Some people have the impression that Britons first went to Menorca with the popularity of the 20th century-style Menorca holiday.
In fact, in the 18th century, many Britons were very familiar with the island over a period of 100 years or more – though sadly not exactly in a holiday context. Britain seized the island in 1708 during a war with Spain and France. It was considered critically important to British interests due to Mahon’s magnificent natural harbour.
Over the next century, the British lost and re-took the island twice before finally handing it back to Spain early in the 19th century, by which time its strategic naval importance had declined. During that lengthy period, many generations of British military personnel would have become very much enamoured of the island’s charm and they indeed left a lasting legacy themselves on Menorca.
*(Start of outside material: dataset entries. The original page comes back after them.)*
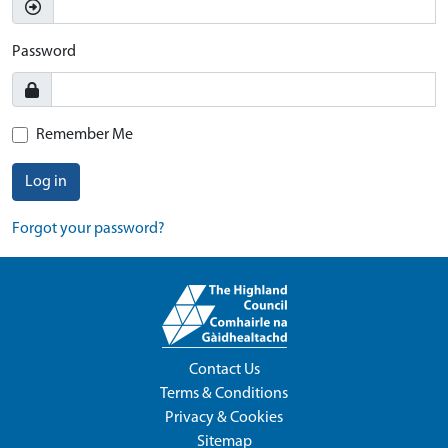
Password
Remember Me
Log in
Forgot your password?
Contact Us
Terms & Conditions
Privacy & Cookies
Sitemap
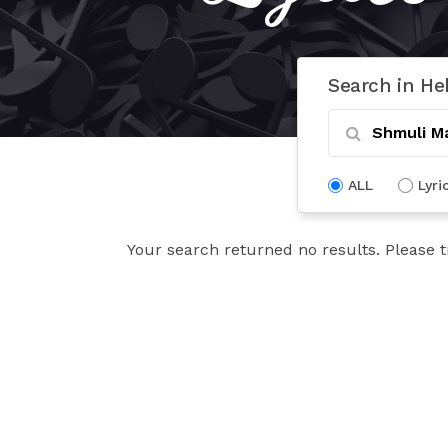
Search in He
ALL
Lyri
Your search returned no results. Please t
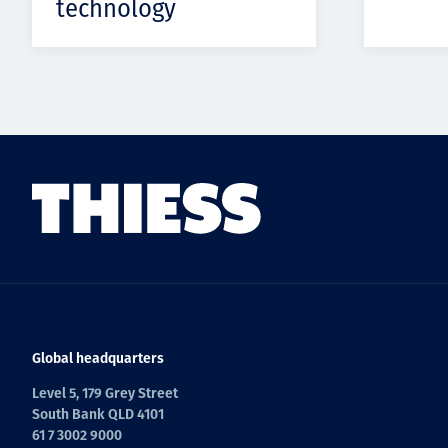
technology
Global headquarters
Level 5, 179 Grey Street
South Bank QLD 4101
61 7 3002 9000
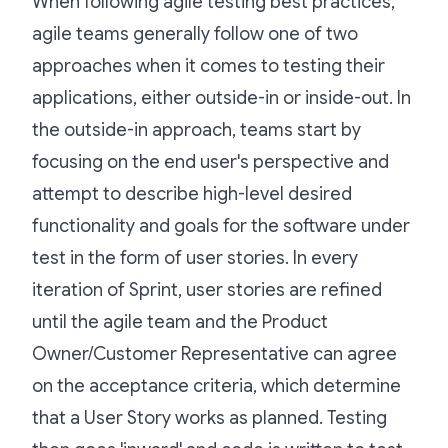
When following agile testing best practices,
agile teams generally follow one of two
approaches when it comes to testing their
applications, either outside-in or inside-out. In
the outside-in approach, teams start by
focusing on the end user's perspective and
attempt to describe high-level desired
functionality and goals for the software under
test in the form of user stories. In every
iteration of Sprint, user stories are refined
until the agile team and the Product
Owner/Customer Representative can agree
on the acceptance criteria, which determine
that a User Story works as planned. Testing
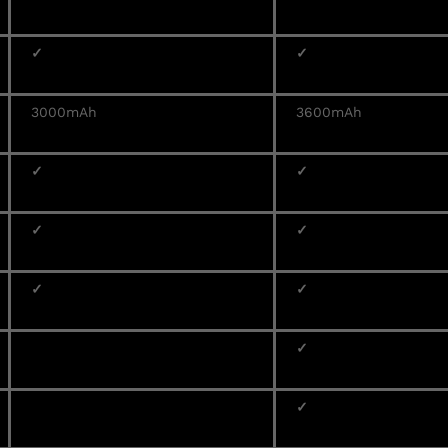
✓
✓
3000mAh
3600mAh
✓
✓
✓
✓
✓
✓
✓
✓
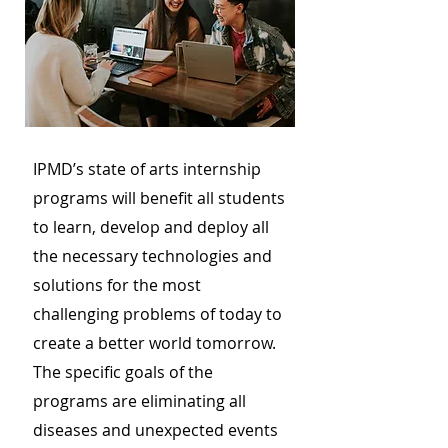
IPMD’s state of arts internship
programs will benefit all students
to learn, develop and deploy all
the necessary technologies and
solutions for the most
challenging problems of today to
create a better world tomorrow.
The specific goals of the
programs are eliminating all
diseases and unexpected events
Today in the local dialect you’ll find words such as:
- Winders – used for the Georgian sash windows still found in some houses;
- Saydbors – sideboards;
- Bifi – beef;
- Grevi – gravy;
- Xumaquer – Shoemaker.
You can see many other examples of that legacy in things such as the architecture of buildings and even cuisine (Menorcan chefs tend to use more dairy produce than other Balearic islanders). Today, around 5% of the island’s permanent population is British, though times on the island are noticeably quieter than in the 18th century! It is a marvellous destination and many visitors are notably reluctant to consider going back home at the end of their Menorca holiday. You might end up being one of them!